Extracted data entries
* * * *

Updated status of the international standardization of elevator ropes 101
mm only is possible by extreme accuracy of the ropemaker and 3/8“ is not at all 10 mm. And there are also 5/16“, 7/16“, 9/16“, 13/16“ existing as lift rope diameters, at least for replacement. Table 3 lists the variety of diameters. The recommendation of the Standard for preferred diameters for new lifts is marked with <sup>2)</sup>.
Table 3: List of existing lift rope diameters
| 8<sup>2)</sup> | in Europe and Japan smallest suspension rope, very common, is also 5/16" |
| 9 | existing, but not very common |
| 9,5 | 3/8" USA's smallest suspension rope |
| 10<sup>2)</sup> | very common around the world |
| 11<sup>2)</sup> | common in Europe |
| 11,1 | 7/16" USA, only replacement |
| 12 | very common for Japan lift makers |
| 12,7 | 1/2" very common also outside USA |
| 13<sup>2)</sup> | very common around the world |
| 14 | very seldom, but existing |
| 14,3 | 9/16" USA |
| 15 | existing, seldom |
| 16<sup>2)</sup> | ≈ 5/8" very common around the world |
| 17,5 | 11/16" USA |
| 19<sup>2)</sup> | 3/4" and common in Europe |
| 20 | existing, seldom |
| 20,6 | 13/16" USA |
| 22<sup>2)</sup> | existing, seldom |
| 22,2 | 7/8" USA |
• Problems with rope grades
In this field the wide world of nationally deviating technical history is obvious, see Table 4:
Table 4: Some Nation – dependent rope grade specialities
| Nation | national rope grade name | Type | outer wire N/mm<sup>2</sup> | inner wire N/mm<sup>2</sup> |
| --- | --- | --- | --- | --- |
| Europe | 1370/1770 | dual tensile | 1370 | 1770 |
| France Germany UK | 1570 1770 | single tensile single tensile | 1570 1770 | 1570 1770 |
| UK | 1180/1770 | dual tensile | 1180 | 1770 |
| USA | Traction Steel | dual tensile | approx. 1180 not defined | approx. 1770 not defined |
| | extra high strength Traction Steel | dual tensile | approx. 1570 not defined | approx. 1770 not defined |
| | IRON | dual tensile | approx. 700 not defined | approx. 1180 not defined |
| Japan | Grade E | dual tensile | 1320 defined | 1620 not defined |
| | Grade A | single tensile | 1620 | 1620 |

* * * *

**Work instructions**
Copy out the records above exactly.

**Exercise response**
Updated status of the international standardization of elevator ropes 101
mm only is possible by extreme accuracy of the ropemaker and 3/8“ is not at all 10 mm. And there are also 5/16“, 7/16“, 9/16“, 13/16“ existing as lift rope diameters, at least for replacement. Table 3 lists the variety of diameters. The recommendation of the Standard for preferred diameters for new lifts is marked with <sup>2)</sup>.
Table 3: List of existing lift rope diameters
| 8<sup>2)</sup> | in Europe and Japan smallest suspension rope, very common, is also 5/16" |
| 9 | existing, but not very common |
| 9,5 | 3/8" USA's smallest suspension rope |
| 10<sup>2)</sup> | very common around the world |
| 11<sup>2)</sup> | common in Europe |
| 11,1 | 7/16" USA, only replacement |
| 12 | very common for Japan lift makers |
| 12,7 | 1/2" very common also outside USA |
| 13<sup>2)</sup> | very common around the world |
| 14 | very seldom, but existing |
| 14,3 | 9/16" USA |
| 15 | existing, seldom |
| 16<sup>2)</sup> | ≈ 5/8" very common around the world |
| 17,5 | 11/16" USA |
| 19<sup>2)</sup> | 3/4" and common in Europe |
| 20 | existing, seldom |
| 20,6 | 13/16" USA |
| 22<sup>2)</sup> | existing, seldom |
| 22,2 | 7/8" USA |
• Problems with rope grades
In this field the wide world of nationally deviating technical history is obvious, see Table 4:
Table 4: Some Nation – dependent rope grade specialities
| Nation | national rope grade name | Type | outer wire N/mm<sup>2</sup> | inner wire N/mm<sup>2</sup> |
| --- | --- | --- | --- | --- |
| Europe | 1370/1770 | dual tensile | 1370 | 1770 |
| France Germany UK | 1570 1770 | single tensile single tensile | 1570 1770 | 1570 1770 |
| UK | 1180/1770 | dual tensile | 1180 | 1770 |
| USA | Traction Steel | dual tensile | approx. 1180 not defined | approx. 1770 not defined |
| | extra high strength Traction Steel | dual tensile | approx. 1570 not defined | approx. 1770 not defined |
| | IRON | dual tensile | approx. 700 not defined | approx. 1180 not defined |
| Japan | Grade E | dual tensile | 1320 defined | 1620 not defined |
| | Grade A | single tensile | 1620 | 1620 |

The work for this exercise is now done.